▽
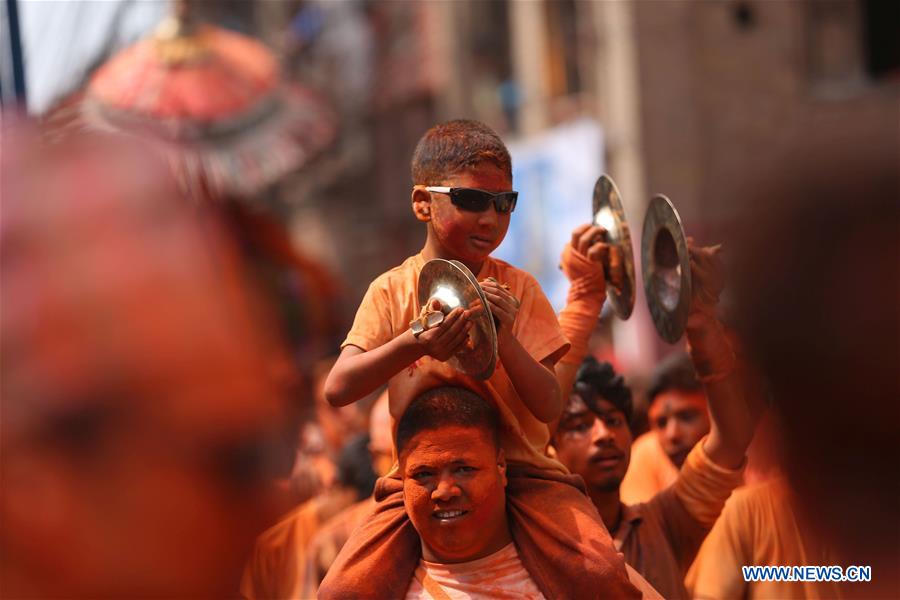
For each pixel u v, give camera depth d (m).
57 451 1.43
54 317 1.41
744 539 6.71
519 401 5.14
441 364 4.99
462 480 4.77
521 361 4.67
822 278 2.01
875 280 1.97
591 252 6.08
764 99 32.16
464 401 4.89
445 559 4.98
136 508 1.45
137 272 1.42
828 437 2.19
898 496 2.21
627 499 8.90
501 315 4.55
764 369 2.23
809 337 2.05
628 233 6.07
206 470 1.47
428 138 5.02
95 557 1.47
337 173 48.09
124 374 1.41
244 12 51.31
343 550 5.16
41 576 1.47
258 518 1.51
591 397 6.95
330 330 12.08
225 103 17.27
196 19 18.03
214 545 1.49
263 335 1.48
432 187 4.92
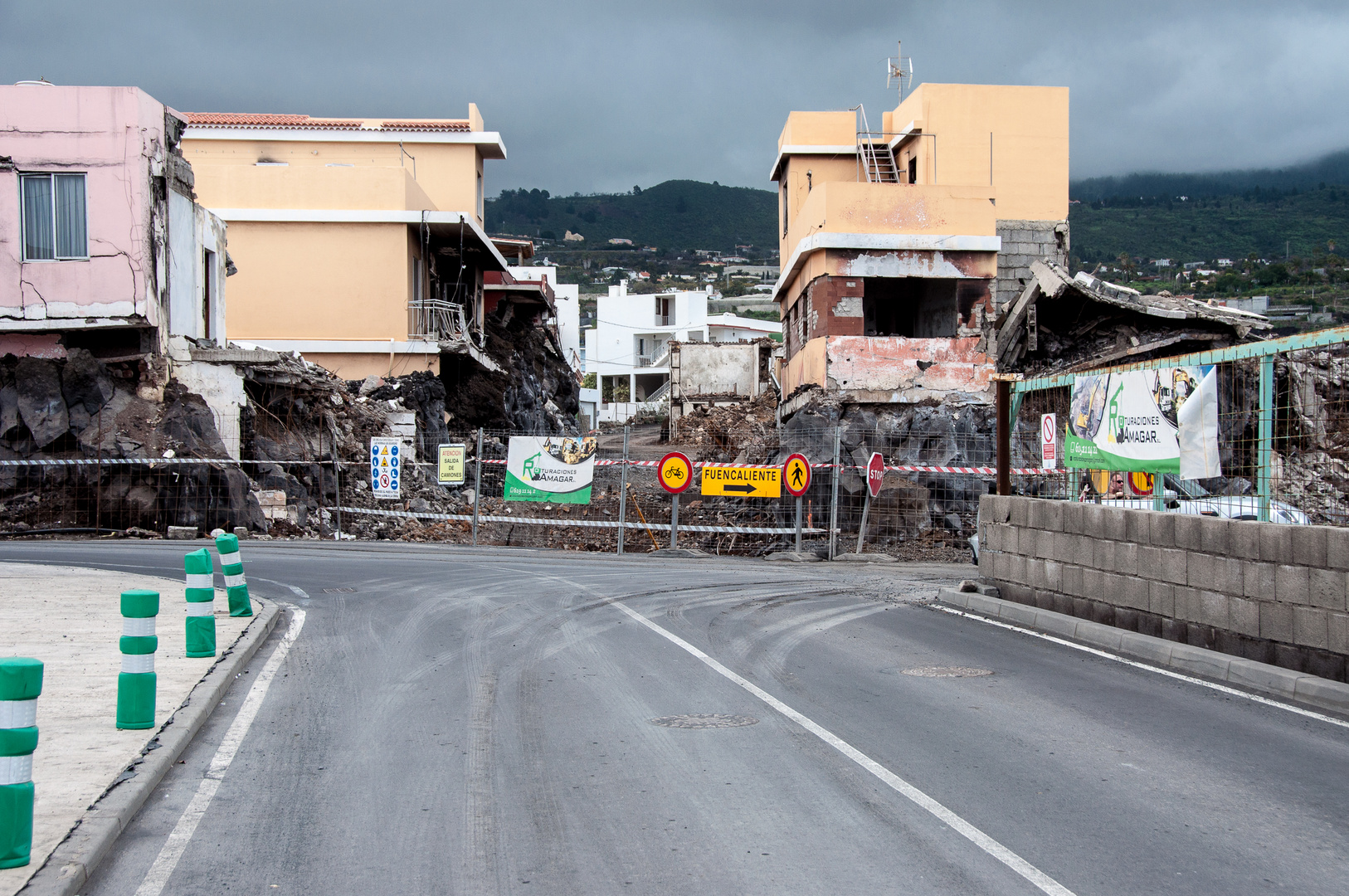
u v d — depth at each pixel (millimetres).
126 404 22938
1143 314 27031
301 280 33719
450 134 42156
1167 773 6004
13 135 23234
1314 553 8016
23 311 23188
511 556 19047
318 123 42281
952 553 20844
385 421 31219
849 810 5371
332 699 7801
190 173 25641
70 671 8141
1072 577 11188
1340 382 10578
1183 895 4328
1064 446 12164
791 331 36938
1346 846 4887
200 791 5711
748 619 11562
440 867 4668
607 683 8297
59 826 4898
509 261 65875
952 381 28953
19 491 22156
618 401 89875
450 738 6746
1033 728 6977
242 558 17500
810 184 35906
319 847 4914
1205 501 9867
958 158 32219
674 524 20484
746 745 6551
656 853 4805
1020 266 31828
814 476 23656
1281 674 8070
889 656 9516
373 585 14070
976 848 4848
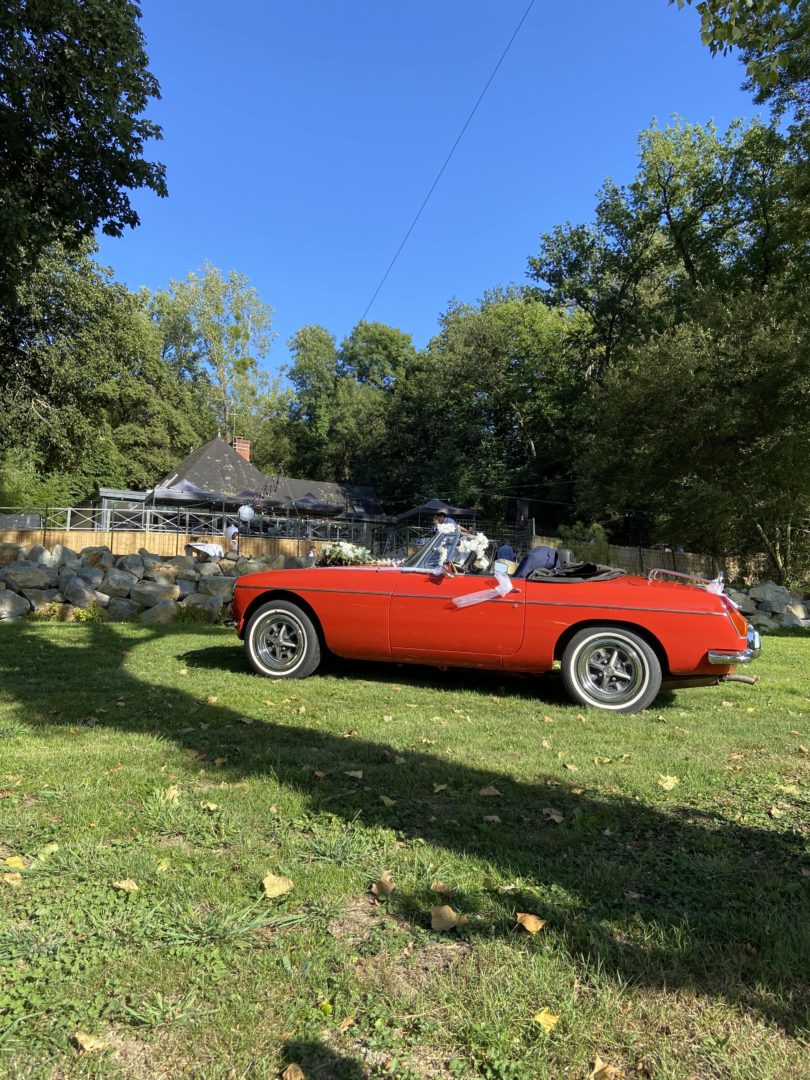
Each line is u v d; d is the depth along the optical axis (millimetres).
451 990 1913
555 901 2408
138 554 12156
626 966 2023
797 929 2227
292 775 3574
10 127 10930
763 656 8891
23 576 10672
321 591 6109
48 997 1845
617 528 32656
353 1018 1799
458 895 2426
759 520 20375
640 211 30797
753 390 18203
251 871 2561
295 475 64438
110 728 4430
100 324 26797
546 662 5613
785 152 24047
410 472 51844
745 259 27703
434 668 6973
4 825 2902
△
**TASK:** What's needed is an exact copy of the records above from the line containing "814 476 23656" down to the line containing "745 259 27703", both included, without any pictures.

**RESULT OF THE EXERCISE:**
814 476 23656
1281 674 8070
889 656 9516
373 585 14070
976 848 4848
Each line is u v d; d is the depth along the optical axis (millimetres).
451 990 1913
555 901 2408
138 554 12156
626 966 2023
797 929 2227
292 775 3574
10 127 10930
763 656 8891
23 576 10672
321 591 6109
48 997 1845
617 528 32656
353 1018 1799
458 895 2426
759 520 20375
640 211 30797
753 390 18203
251 871 2561
295 475 64438
110 728 4430
100 324 26797
546 662 5613
785 152 24047
410 472 51844
745 259 27703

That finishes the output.